Per fortuna, nonostante tutto questo, in Italia ci sono ancora tanti giovani volontari che accolgono, assistono e aiutano gli immigrati. Non solo coloro che operano nei campi di accoglienza, ma anche semplici cittadini delle città in cui sorgono questi campi e dei paesi vicini. Dai loro piccoli gesti si scorge ancora la speranza che l’Italia cambi rotta, si evolva, si rimetta al passo dei Paesi più culturalmente e socialmente evoluti, e ce ne sono parecchi nel mondo. Sono questi ragazzi che meritano uno spazio molto più ampio rispetto a quello riservato a politici e parlamentari che stanno lì a sbraitare come cani, a pensare al proprio orticello.

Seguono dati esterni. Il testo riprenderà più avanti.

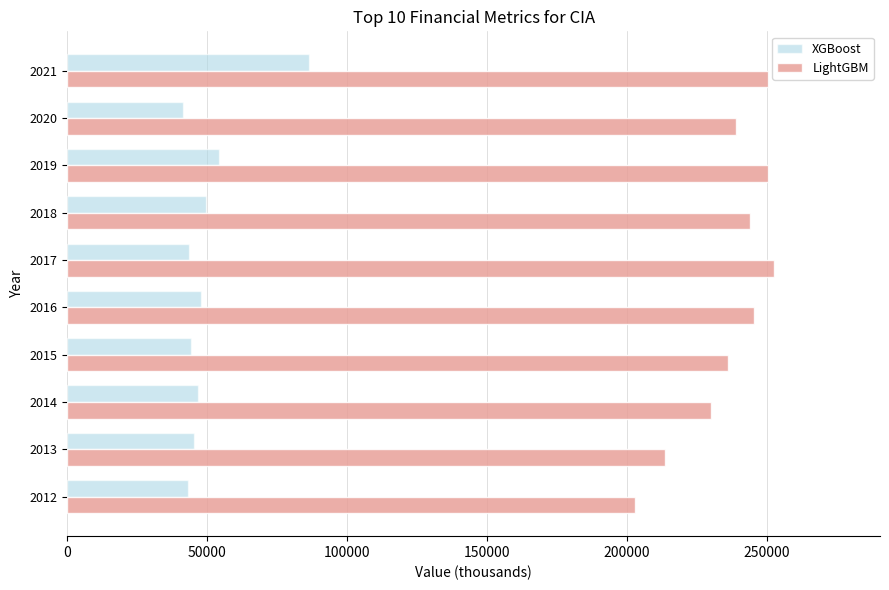

Between 2012 and 2019, which series saw the biggest shift?

LightGBM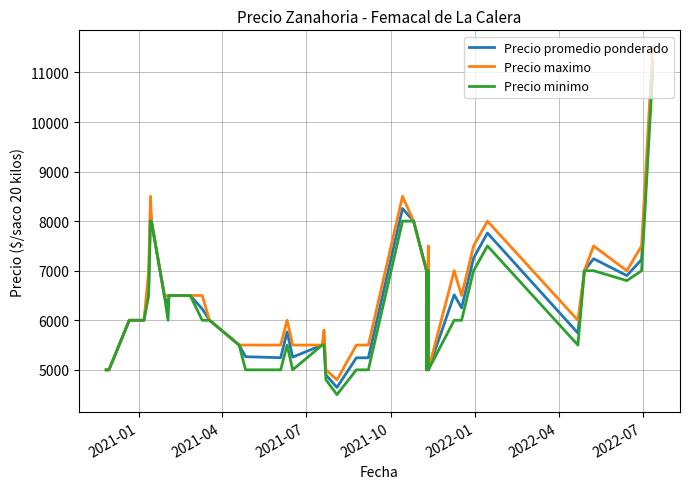

At how many categories does at least one series exceed 10667?

1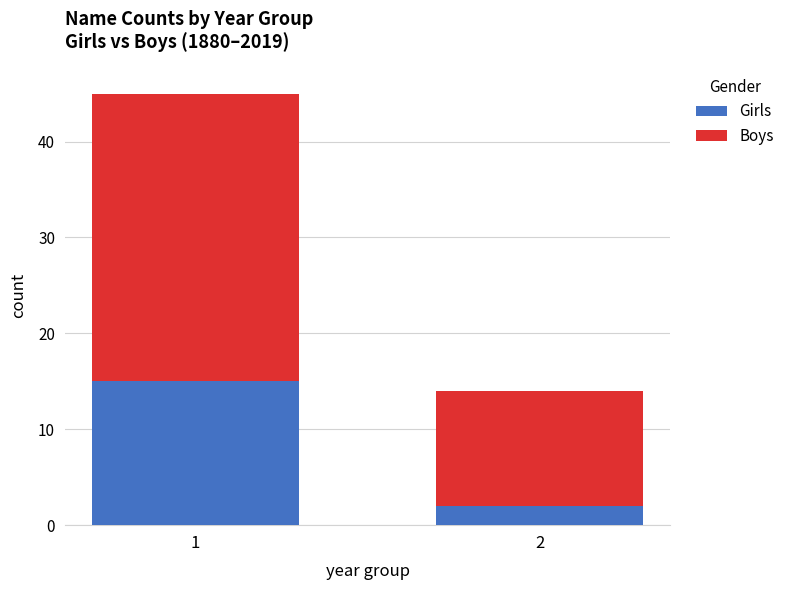

Reading left to right, list the values for the Girls series.

1=15	2=2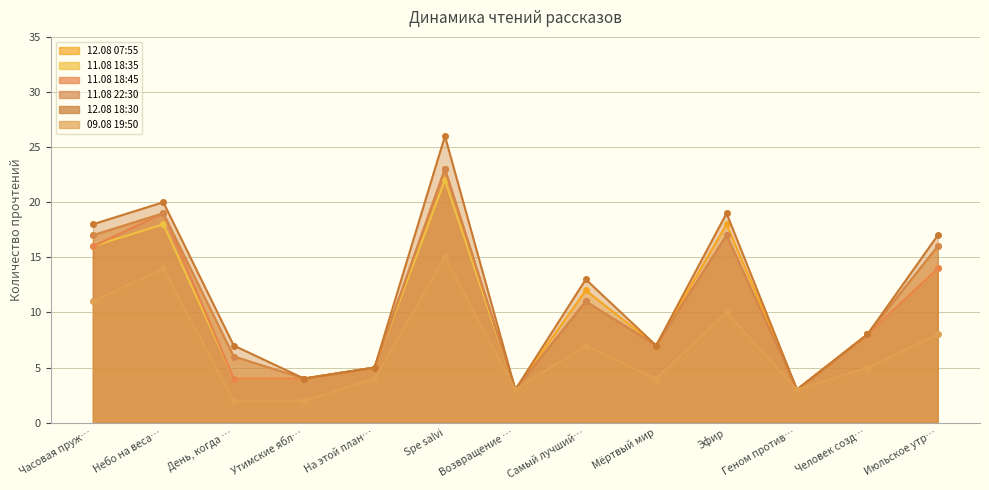

At how many categories does at least one series exceed 5?

9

Intanto a breve termine, si auspica che il nostro Governo intervenga concretamente, magari, come propone Antonio Russo dell’ACLI, organizzando “nelle acque del Mediterraneo un presidio navale a scopi umanitari ed aprire una zona di protezione e di garanzia del diritto internazionale”[2]. Non è più tempo dei “Fora di ball”, è tempo che Italia e UE insieme collaborino per far si che il Mediterraneo, nodo fondamentale dei traffici del nostro continente, diventi un corridoio umanitario che garantisca sicurezza e accoglienza ai profughi e non un cimitero per disperati.